Study: Snoring May Be Heart Risk
Do you sound like a chainsaw at night? Chances are, it could kill you. Not because your sleeping partner finally gets fed up—although that could certainly happen—but because of abnormalities in your carotid artery.
“Snoring is more than a bedtime annoyance and it should not be ignored,” said Henry Ford Hospital’s Robert Deeb, who led a study exploring snoring’s link to health issues. “Patients need to seek treatment the same way they would if they had sleep apnea, high blood pressure or other risk factors for cardiovascular disease.”

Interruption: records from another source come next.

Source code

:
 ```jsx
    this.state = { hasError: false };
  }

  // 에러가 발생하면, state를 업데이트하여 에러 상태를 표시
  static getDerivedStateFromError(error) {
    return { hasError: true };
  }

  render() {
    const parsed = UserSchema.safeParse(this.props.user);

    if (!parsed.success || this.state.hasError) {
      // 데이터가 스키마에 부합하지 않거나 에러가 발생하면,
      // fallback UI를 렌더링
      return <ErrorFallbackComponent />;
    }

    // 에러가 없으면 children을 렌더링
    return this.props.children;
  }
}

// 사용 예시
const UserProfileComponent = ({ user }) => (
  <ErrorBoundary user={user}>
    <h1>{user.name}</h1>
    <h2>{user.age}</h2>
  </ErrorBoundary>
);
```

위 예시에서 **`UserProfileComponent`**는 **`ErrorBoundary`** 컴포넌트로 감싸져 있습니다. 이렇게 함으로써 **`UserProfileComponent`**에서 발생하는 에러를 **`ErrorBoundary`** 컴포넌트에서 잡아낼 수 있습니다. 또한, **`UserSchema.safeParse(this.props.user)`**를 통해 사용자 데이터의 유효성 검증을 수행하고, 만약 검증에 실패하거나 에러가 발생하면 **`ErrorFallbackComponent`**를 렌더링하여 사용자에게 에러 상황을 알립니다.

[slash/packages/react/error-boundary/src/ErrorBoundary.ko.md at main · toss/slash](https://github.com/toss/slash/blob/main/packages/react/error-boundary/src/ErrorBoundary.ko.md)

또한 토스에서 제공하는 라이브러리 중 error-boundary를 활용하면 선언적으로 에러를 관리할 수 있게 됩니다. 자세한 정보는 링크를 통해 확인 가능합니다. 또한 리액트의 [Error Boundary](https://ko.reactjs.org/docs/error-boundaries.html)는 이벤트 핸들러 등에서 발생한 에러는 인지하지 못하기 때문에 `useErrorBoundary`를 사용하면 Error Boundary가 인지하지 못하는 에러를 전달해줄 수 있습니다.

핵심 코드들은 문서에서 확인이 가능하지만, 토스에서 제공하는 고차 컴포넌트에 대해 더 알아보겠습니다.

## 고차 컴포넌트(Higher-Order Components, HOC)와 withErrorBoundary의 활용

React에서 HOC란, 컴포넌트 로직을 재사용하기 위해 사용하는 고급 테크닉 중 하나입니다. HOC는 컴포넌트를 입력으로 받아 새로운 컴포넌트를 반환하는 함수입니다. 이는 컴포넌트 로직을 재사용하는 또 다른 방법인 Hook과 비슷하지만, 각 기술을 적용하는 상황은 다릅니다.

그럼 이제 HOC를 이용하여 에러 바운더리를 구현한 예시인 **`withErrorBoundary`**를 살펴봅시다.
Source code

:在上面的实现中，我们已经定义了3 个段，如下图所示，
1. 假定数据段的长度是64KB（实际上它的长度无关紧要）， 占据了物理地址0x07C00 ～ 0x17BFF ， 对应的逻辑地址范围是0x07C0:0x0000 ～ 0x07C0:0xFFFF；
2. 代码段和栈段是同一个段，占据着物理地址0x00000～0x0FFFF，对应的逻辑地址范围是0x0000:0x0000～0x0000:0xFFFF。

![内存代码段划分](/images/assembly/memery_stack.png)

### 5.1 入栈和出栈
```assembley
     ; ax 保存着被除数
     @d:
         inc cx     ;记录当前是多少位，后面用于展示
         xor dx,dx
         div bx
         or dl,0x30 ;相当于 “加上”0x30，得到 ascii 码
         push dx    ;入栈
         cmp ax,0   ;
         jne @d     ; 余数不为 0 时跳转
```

For years scientists have been aware of the relationship between snoring, sleep apnea—which causes interrupted breathing—and cardiovascular disease such as heart attacks and strokes. But there was little evidence between “plain” snoring and cardiovascular risk. But scientists now believe snoring has its own implications before sleep apnea is ever developed.
“Our study adds to the growing body of evidence suggesting isolated snoring may not be as benign as first suspected,” Deeb said. “So instead of kicking your snoring bed partner out of the room or spending sleepless nights elbowing him or her, seek out medical treatment for the snorer.”
According to Deeb’s research—presented at the 2013 Combined Sections Meeting of the Triological Society in Arizona—snoring’s vibrations can cause trauma and inflammation of the carotid artery, which carries oxygen to the brain.
Deeb and his team studied 54 patients aged 18 to 50, none of whom had sleep apnea. After the participants completed a survey about snoring, an ultrasound was conducted the thickness of their carotid arteries. Snorers’ arteries were significantly thicker than non-snorers’. Meanwhile, the study found no significant differences in thicknesses in patients with traditional cardiovascular risk factors such as smoking, diabetes, high blood pressure and high cholesterol.
“Snoring is generally regarded as a cosmetic issue by health insurance, requiring significant out of pocket expenses by patients,” Deeb said. “We are hoping to change that thinking so patients can get the early treatment they need, before more serious health issues arise.”